> Exercise: Retype each line of the entries below without changing anything in it.

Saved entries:
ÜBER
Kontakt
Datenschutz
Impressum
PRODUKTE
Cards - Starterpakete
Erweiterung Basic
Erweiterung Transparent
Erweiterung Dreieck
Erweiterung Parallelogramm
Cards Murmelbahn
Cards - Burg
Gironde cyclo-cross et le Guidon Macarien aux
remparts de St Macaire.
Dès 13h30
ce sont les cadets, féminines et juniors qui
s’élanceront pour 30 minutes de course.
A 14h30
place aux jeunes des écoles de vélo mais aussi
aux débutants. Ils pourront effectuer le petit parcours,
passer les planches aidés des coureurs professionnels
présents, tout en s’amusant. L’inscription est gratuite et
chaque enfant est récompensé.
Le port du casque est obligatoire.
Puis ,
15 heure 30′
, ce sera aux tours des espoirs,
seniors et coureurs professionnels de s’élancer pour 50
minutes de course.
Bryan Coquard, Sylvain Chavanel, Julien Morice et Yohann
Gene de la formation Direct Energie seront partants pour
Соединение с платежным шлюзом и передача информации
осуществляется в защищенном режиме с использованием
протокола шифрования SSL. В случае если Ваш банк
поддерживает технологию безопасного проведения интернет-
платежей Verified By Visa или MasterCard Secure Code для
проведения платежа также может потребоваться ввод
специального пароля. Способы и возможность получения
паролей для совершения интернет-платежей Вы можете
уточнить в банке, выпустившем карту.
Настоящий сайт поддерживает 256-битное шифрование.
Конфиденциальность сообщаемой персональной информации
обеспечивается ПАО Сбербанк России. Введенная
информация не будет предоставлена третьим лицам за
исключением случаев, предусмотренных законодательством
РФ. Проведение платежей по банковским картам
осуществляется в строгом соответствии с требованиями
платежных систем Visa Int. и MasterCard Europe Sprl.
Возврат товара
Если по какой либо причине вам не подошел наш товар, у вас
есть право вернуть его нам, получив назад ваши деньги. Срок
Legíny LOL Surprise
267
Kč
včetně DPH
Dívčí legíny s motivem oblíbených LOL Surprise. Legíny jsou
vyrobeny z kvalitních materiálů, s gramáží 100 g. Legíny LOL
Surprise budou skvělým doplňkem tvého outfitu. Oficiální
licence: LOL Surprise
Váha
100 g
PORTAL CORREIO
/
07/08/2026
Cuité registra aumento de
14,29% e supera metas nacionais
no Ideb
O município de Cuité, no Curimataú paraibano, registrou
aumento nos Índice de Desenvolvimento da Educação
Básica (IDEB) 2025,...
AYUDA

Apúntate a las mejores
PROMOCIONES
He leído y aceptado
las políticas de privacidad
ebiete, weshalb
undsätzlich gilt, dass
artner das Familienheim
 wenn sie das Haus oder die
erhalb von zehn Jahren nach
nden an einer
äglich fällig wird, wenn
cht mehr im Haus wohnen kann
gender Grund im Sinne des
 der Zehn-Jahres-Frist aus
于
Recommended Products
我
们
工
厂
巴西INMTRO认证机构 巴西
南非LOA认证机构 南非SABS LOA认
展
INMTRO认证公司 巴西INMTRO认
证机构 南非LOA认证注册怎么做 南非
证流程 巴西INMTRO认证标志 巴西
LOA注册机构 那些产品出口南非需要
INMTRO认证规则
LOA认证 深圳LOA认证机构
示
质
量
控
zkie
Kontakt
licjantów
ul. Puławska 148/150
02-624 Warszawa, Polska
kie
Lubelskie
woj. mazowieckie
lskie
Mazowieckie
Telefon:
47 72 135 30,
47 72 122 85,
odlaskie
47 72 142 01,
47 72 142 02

> Response to this exercise:
ÜBER
Kontakt
Datenschutz
Impressum
PRODUKTE
Cards - Starterpakete
Erweiterung Basic
Erweiterung Transparent
Erweiterung Dreieck
Erweiterung Parallelogramm
Cards Murmelbahn
Cards - Burg
Gironde cyclo-cross et le Guidon Macarien aux
remparts de St Macaire.
Dès 13h30
ce sont les cadets, féminines et juniors qui
s’élanceront pour 30 minutes de course.
A 14h30
place aux jeunes des écoles de vélo mais aussi
aux débutants. Ils pourront effectuer le petit parcours,
passer les planches aidés des coureurs professionnels
présents, tout en s’amusant. L’inscription est gratuite et
chaque enfant est récompensé.
Le port du casque est obligatoire.
Puis ,
15 heure 30′
, ce sera aux tours des espoirs,
seniors et coureurs professionnels de s’élancer pour 50
minutes de course.
Bryan Coquard, Sylvain Chavanel, Julien Morice et Yohann
Gene de la formation Direct Energie seront partants pour
Соединение с платежным шлюзом и передача информации
осуществляется в защищенном режиме с использованием
протокола шифрования SSL. В случае если Ваш банк
поддерживает технологию безопасного проведения интернет-
платежей Verified By Visa или MasterCard Secure Code для
проведения платежа также может потребоваться ввод
специального пароля. Способы и возможность получения
паролей для совершения интернет-платежей Вы можете
уточнить в банке, выпустившем карту.
Настоящий сайт поддерживает 256-битное шифрование.
Конфиденциальность сообщаемой персональной информации
обеспечивается ПАО Сбербанк России. Введенная
информация не будет предоставлена третьим лицам за
исключением случаев, предусмотренных законодательством
РФ. Проведение платежей по банковским картам
осуществляется в строгом соответствии с требованиями
платежных систем Visa Int. и MasterCard Europe Sprl.
Возврат товара
Если по какой либо причине вам не подошел наш товар, у вас
есть право вернуть его нам, получив назад ваши деньги. Срок
Legíny LOL Surprise
267
Kč
včetně DPH
Dívčí legíny s motivem oblíbených LOL Surprise. Legíny jsou
vyrobeny z kvalitních materiálů, s gramáží 100 g. Legíny LOL
Surprise budou skvělým doplňkem tvého outfitu. Oficiální
licence: LOL Surprise
Váha
100 g
PORTAL CORREIO
/
07/08/2026
Cuité registra aumento de
14,29% e supera metas nacionais
no Ideb
O município de Cuité, no Curimataú paraibano, registrou
aumento nos Índice de Desenvolvimento da Educação
Básica (IDEB) 2025,...
AYUDA

Apúntate a las mejores
PROMOCIONES
He leído y aceptado
las políticas de privacidad
ebiete, weshalb
undsätzlich gilt, dass
artner das Familienheim
 wenn sie das Haus oder die
erhalb von zehn Jahren nach
nden an einer
äglich fällig wird, wenn
cht mehr im Haus wohnen kann
gender Grund im Sinne des
 der Zehn-Jahres-Frist aus
于
Recommended Products
我
们
工
厂
巴西INMTRO认证机构 巴西
南非LOA认证机构 南非SABS LOA认
展
INMTRO认证公司 巴西INMTRO认
证机构 南非LOA认证注册怎么做 南非
证流程 巴西INMTRO认证标志 巴西
LOA注册机构 那些产品出口南非需要
INMTRO认证规则
LOA认证 深圳LOA认证机构
示
质
量
控
zkie
Kontakt
licjantów
ul. Puławska 148/150
02-624 Warszawa, Polska
kie
Lubelskie
woj. mazowieckie
lskie
Mazowieckie
Telefon:
47 72 135 30,
47 72 122 85,
odlaskie
47 72 142 01,
47 72 142 02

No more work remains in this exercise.